LOS ANGELES – A former Gardena police lieutenant who alleged in a lawsuit that he was wrongfully fired in 2019 because he is gay and has HIV has reached a settlement in his lawsuit against the city.
Attorneys for Steven Prendergast filed court papers on Aug. 15 with Los Angeles Superior Court Judge Terry Green stating that the case was resolved. No terms were divulged.
Prendergast sued the city in May 2020, alleging sexual orientation discrimination, disability discrimination, medical condition discrimination and failure to prevent discrimination.
Lawyers for the city maintained in their court papers that Prendergast’s allegations were unfounded.
“The city never considered plaintiff’s sexual orientation in any employment decision … as evidenced by plaintiff receiving promotions to the rank of Sergeant in 2006 and to the rank of Lieutenant in 2009 on his first attempt,” the city’s attorneys stated in their court papers.
Prendergast acknowledged that he had a “tremendous amount of comfort and respect” for the city and contrasted the municipality with other agencies throughout the state and country that do not treat members of the gay law enforcement community as well, according to the city’s lawyers’ court papers.
According to the suit, Prendergast began working for the Gardena Police Department in 1995 and received regular promotions. He claimed his colleagues made insensitive remarks regarding gay people, and that he was denied access to his choice of medical care because of his HIV.
In May 2019, Prendergast attended National Police Week in Washington, D.C., to celebrate the life of a fallen Gardena police officer, but when he returned, he was falsely accused of inappropriately touching two subordinate police officers who also went to the event, the suit alleged.
Numerous Gardena police officers were present and none recalled seeing him touch anyone in an unseemly way, according to Prendergast’s court papers.
“Instead, because Lt.
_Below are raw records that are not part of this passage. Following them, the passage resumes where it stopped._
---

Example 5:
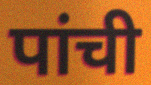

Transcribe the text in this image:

पांची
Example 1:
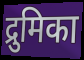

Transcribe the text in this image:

द्रुमिका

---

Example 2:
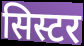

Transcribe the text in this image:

सिस्टर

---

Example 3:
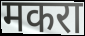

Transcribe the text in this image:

मकरा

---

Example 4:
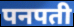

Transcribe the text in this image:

पनपती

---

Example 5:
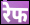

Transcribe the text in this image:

रेफ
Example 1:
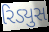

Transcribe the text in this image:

રિડ્યુસ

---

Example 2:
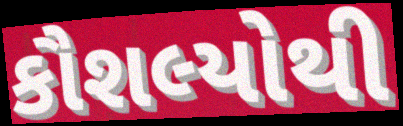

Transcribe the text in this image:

કૌશલ્યોથી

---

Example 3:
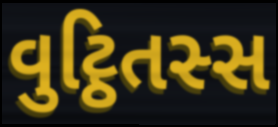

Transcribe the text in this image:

વુટ્ઠિતસ્સ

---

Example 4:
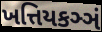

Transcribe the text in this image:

ખત્તિયકઞ્ઞં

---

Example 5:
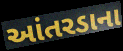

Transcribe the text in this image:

આંતરડાના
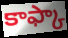
కాఫ్కా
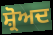
ਸ਼੍ਰੋਅਦ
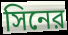
সিনের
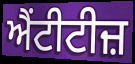
ਐਂਟੀਟੀਜ਼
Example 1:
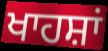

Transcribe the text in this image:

ਖਾਹਸ਼ਾਂ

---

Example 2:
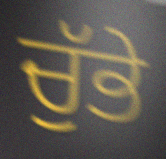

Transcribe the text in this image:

ਚੁੱਭੇ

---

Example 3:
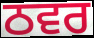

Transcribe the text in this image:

ਠਵਰ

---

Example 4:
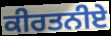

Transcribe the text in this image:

ਕੀਰਤਨੀਏ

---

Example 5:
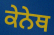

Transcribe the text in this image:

Prendergast is homosexual and has been diagnosed with HIV, the city wrongfully terminated his employment,” the suit alleged.
An investigation conducted by Chief Michael Saffell into the allegations against Prendergast “was a farce that was intended solely to give the city the pretextual reason to terminate Lt. Prendergast,” according to the suit, which also alleged that Gardena officers who were not gay and admitted to committing a battery against their colleagues were not fired.